The Nonprofit Franchise Offers a ‘Reverse-Royalty’ Model Where Franchisees Earn by Organizing Meal-Packing Events
Benjamin Franklin advised Americans to do well by doing good, and the Meals of Hope Inc. franchise has taken that recommendation to heart. As a nonprofit organization with for-profit franchisees, it’s groundbreaking, says Jack Day, vice president of franchise development. “We are not aware of any other nonprofit that is offering franchises,” he says.
“Meals of Hope also is unusual because it doesn’t charge royalties. In fact, you could view our program as a ‘reverse-royalty.’ Our franchisees, called Packing Partners, earn money by finding host organizations like houses of worship, schools and businesses to provide the funds and volunteers to do a meal-packing event. Once scheduled, the Packing Partner pivots to event planning and acting as a conduit to Meals of Hope –which provides the ingredients and operational system to pack the meals, all the logistics, accounts payable, and so on – to ensure seamless execution. After the event, the food is donated to the local food pantry, and Meals of Hope invoices the host. Once Meals of Hope is paid, our corporate headquarters sends a commission payment to the Packing Partner.”
“With demand on food pantries continuing to grow post-Covid and with government pandemic benefits ended, Meals of Hope needed to find a way to expand the meal-packing operation nationally. Franchising proved to be our best option,” Day says. Meals of Hope buys frozen meats, fresh produce and packing supplies. It also takes food donations from supermarkets.
Based in Naples, Fla., Meals of Hope has only 64 territories. “This allows us to be choosy about our franchisees,” Day says. “We seek individuals who want to do good while earning a living. This is a unique franchise, so it takes an individual with a heart for this work, and it takes an individual willing to take the time to truly understand the model and the mission. We have resonated with people across the spectrum, from Gen Z through millennials to retirees.”
Ideally, franchisees will have sales experience and a great network for launching their businesses. “We recommend enrolling in Rotary, Kiwanis, and other business and civic organizations. A typical day for a franchisee will be spent following up with host organizations, cold-calling potential hosts and running meal-packing events.”
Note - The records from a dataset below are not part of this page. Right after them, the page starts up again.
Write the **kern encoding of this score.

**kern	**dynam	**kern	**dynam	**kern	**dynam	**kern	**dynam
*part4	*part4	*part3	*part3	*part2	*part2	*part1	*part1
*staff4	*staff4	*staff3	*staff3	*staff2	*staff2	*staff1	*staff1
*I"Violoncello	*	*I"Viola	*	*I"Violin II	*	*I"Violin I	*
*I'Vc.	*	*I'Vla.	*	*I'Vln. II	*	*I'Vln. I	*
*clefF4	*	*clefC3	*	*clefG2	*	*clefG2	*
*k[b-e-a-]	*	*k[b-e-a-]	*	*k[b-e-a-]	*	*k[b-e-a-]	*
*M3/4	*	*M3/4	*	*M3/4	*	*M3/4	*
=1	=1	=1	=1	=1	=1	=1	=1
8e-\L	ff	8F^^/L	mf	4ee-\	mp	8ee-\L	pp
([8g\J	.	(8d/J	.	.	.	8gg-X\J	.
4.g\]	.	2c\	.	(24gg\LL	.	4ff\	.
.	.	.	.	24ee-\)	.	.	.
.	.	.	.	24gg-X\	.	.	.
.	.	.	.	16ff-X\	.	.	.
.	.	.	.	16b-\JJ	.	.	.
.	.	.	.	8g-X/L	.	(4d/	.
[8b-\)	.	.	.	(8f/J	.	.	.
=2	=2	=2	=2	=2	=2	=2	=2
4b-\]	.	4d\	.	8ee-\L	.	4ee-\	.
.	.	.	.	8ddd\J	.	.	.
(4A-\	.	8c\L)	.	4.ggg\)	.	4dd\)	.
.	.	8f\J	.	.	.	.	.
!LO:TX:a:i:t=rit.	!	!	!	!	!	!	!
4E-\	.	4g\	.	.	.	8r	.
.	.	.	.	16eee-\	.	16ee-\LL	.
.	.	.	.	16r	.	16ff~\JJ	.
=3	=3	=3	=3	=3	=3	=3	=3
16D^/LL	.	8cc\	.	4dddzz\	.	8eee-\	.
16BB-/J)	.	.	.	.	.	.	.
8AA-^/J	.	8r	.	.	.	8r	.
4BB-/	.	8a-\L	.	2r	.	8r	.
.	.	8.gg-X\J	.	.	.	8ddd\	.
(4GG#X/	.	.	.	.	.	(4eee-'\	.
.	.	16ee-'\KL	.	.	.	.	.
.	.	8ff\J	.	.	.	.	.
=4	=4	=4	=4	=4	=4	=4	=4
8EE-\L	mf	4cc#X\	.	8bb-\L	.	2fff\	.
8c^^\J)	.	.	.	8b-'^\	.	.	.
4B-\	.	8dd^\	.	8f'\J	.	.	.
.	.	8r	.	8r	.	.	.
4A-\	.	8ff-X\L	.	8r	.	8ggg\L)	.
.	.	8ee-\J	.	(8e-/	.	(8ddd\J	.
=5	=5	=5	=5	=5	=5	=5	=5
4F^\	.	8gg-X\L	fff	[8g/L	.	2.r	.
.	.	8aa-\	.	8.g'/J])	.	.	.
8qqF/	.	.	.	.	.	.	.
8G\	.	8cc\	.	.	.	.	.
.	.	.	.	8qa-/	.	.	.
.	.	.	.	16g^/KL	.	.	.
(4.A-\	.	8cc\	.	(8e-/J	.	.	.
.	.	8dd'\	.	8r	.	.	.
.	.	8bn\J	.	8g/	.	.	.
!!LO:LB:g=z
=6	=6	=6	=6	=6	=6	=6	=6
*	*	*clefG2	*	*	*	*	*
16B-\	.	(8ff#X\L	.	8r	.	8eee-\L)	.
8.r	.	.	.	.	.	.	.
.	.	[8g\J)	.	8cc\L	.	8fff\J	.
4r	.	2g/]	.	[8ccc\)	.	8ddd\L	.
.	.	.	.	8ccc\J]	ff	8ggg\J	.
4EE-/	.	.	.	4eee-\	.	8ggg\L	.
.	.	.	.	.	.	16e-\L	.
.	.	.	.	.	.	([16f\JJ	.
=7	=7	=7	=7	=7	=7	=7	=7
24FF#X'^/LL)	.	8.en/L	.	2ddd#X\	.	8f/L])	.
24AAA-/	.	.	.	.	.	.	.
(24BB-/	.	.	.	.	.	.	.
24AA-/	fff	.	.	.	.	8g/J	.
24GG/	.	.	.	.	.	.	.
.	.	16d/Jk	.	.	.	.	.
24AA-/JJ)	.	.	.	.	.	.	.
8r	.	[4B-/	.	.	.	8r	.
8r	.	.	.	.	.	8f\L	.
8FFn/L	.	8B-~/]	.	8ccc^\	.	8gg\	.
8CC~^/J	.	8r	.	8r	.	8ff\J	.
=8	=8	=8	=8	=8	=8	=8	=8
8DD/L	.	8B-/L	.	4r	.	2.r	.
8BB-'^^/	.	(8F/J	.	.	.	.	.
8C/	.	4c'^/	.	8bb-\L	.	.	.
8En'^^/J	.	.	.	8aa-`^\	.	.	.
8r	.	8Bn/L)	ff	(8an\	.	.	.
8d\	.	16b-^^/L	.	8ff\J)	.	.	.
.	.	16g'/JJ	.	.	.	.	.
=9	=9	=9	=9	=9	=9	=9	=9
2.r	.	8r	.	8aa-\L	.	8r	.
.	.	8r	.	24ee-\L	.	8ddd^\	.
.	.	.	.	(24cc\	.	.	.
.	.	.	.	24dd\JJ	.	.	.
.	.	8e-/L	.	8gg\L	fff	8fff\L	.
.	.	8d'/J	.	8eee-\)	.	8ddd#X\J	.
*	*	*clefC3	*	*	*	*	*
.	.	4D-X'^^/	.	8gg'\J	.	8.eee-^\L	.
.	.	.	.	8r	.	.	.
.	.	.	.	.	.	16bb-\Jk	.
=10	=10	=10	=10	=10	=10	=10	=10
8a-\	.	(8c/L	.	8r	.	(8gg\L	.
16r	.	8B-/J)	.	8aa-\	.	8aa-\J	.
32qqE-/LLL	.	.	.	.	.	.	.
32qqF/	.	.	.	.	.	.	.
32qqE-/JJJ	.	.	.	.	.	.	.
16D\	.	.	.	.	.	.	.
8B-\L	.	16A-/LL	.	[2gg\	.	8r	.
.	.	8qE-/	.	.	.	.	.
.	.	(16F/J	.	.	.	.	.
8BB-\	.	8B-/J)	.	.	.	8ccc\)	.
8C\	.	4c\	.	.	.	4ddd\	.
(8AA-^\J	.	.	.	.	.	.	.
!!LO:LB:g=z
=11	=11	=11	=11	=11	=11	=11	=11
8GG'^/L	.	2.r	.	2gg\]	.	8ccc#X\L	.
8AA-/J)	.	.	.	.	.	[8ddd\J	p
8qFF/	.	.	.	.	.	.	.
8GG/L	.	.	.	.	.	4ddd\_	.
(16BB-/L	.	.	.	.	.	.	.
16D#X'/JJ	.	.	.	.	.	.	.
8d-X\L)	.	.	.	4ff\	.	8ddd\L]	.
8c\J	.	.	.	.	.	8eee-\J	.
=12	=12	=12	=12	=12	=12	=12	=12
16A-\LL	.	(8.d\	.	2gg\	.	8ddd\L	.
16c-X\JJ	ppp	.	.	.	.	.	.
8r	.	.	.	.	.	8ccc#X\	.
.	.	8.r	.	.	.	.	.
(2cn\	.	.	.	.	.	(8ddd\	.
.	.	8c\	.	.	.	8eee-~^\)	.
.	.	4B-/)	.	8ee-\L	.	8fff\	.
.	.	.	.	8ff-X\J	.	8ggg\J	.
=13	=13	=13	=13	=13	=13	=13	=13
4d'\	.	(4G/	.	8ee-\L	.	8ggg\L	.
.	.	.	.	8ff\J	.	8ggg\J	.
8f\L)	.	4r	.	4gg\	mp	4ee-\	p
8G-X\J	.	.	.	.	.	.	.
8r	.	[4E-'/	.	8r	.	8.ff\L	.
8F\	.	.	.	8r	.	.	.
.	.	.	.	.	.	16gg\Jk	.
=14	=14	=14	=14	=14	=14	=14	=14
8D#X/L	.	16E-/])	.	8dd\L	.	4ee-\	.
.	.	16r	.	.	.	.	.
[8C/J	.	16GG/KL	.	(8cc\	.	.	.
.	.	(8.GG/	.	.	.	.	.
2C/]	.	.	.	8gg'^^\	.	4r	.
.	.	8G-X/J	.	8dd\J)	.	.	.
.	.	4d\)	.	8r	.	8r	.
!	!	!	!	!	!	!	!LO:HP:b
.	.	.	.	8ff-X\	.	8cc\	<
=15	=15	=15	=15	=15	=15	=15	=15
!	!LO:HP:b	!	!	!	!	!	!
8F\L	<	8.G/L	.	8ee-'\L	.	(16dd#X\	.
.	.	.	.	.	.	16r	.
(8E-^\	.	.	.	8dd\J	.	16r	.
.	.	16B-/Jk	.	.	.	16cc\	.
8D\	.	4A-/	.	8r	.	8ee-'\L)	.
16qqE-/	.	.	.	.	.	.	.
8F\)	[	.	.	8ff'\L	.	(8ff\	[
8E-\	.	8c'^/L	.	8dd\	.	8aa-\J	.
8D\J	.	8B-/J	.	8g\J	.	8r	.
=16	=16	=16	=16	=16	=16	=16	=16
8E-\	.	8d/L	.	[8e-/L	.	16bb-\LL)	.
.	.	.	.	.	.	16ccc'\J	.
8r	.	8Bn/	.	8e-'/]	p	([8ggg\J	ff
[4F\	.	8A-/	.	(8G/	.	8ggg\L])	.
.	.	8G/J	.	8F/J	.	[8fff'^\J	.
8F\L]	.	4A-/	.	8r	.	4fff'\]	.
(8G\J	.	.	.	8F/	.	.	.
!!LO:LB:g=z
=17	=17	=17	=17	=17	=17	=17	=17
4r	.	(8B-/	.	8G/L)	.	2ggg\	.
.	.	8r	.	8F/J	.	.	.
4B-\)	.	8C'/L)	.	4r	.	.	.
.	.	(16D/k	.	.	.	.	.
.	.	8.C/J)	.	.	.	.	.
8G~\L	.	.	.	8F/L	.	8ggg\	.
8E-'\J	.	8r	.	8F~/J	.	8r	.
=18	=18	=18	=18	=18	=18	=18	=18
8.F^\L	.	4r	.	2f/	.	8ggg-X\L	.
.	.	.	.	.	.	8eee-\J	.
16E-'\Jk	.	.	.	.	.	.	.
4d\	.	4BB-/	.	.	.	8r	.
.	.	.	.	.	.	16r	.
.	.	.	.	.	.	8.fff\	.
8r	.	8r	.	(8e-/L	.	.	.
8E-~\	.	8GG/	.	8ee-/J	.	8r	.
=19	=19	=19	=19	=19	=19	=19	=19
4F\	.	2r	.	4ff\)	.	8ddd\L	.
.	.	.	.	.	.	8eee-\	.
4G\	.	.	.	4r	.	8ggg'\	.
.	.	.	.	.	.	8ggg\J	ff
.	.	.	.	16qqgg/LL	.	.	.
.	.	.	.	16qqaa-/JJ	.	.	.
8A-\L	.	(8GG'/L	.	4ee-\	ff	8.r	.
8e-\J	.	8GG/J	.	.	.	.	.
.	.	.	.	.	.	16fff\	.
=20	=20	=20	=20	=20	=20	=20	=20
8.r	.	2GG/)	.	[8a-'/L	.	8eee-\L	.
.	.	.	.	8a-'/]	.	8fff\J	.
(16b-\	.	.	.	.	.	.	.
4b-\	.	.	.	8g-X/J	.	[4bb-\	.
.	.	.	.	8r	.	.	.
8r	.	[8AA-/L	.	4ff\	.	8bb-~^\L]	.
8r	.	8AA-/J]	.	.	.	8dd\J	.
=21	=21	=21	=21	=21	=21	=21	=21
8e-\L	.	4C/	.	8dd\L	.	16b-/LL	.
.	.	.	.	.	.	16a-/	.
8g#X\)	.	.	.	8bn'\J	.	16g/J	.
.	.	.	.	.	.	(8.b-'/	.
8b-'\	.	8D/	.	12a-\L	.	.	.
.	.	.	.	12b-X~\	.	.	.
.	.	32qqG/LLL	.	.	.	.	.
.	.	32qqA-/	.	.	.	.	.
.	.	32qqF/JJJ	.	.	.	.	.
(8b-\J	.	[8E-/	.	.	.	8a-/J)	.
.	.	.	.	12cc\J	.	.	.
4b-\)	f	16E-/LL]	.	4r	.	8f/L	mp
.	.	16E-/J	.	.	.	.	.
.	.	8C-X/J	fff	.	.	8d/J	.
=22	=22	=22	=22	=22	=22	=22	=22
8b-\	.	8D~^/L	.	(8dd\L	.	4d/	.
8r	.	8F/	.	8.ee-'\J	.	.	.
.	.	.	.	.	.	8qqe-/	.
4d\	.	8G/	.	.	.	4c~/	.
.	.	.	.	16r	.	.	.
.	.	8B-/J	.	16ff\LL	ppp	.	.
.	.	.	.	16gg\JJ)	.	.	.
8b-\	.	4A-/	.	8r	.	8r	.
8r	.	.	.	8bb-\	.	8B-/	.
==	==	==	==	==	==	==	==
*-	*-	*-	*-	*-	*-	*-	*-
So if Meals of Hope franchisees are making money, are food programs’ clients being shortchanged? Day proudly says no. “We operate a very lean business, devoting 96% of ALL expenses to food programs in 2022. That leaves only 4% to cover general and administrative expenses and fundraising. Virtually everyone who works with Meals of Hope has either been employed in food service, by nonprofits, or has experienced hunger or food insecurity themselves.” Founded in 2007 and franchising since 2022, Meals of Hope has eight franchisees from New England to Oregon.
For more information about the Meals of Hope franchise, https://mealsofhopefranchise.com/.
Meals of Hope fights hunger in three ways:
- Facilitating meal-packing events across the U.S.
- Operating mobile food pantries in Florida’s Lee and Collier Counties. These feed 4,000 families per week and include a trailblazing Baby Pantry for the area’s most vulnerable citizens.
- Fills 10,000 backpacks each month with food for school students and their families for the weekends.
What Franchisees Say
“Companies love these events because they are natural team-building events, and people truly love having a TANGIBLE way to give back to their community.” – Lindsey and Steven Gillies, New England
“We packed 325,000 meals in Boston on 9/11 Day and had over 1,000 volunteers over two shifts helping at the Boston University Agganis Arena. Delta Airlines sent about 50 employees, and they were by far the most spirited team, dancing and singing in the aisles.” –Jenny Day and Justin Coppolino, New England
“Our best hosts are major sport steams. We’ve had two events with the Tennessee Titans, one with the Memphis Grizzlies and two with the WWE. That has been our biggest surprise.” – Aaron and Emily Cox, Tennessee
Food Insecurity in the U.S.
Meals of Hope proves that nonprofits can have a profitable model. The innovative franchise addresses the nation’s food insecurity problem. According to the U.S. Department of Agriculture, 12.8 percent (17.0 million) of U.S. households were food insecure at some time during 2022.